Uitspraak
RECHTBANK ROTTERDAM
1..Het verloop van de procedure
2..De vaststaande feiten
3..Het geschil
4..De beoordeling
5..De beslissing
:
Rechtbank Rotterdam
In deze zaak heeft de kantonrechter van de Rechtbank Rotterdam op 13 oktober 2021 uitspraak gedaan in een kort geding tussen De Maas Dienstverlening B.V. als eiseres en Stichting Havensteder als gedaagde. De Maas, in haar hoedanigheid als bewindvoerder over de goederen van [naam], verzocht om schorsing van de tenuitvoerlegging van een ontruimingsvonnis dat op 13 augustus 2021 was gewezen. De ontruiming was gepland op 21 oktober 2021, terwijl De Maas in hoger beroep was gegaan tegen het eerdere vonnis. De Maas voerde aan dat het belang van [naam] bij behoud van zijn woning zwaarder weegt dan het belang van Havensteder bij de ontruiming, vooral gezien de gezondheidsproblemen van [naam].
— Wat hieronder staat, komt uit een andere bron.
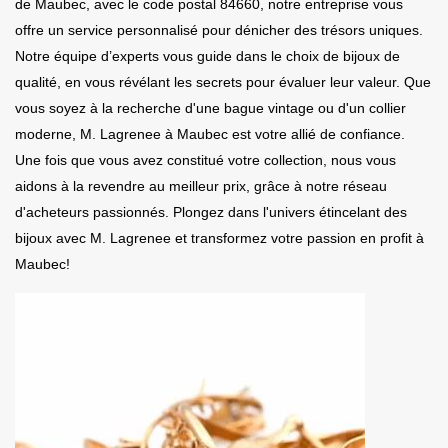
de Maubec, avec le code postal 84660, notre entreprise vous
offre un service personnalisé pour dénicher des trésors uniques.
Notre équipe d’experts vous guide dans le choix de bijoux de
qualité, en vous révélant les secrets pour évaluer leur valeur. Que
vous soyez à la recherche d'une bague vintage ou d'un collier
moderne, M. Lagrenee à Maubec est votre allié de confiance.
Une fois que vous avez constitué votre collection, nous vous
aidons à la revendre au meilleur prix, grâce à notre réseau
d'acheteurs passionnés. Plongez dans l'univers étincelant des
bijoux avec M. Lagrenee et transformez votre passion en profit à
Maubec!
Havensteder betwistte deze stelling en stelde dat er geen nieuwe omstandigheden waren die een schorsing rechtvaardigden. De voorzieningenrechter oordeelde dat de belangen van Havensteder, waaronder het recht op ongestoord huurgenot en de veiligheid van omwonenden, zwaarder wogen dan de belangen van De Maas. De rechter volgde de argumenten van Havensteder en wees de vordering van De Maas af. De Maas werd veroordeeld in de proceskosten, vastgesteld op € 498,- aan salaris voor de gemachtigde. Dit vonnis is uitvoerbaar bij voorraad voor wat betreft de kostenveroordeling.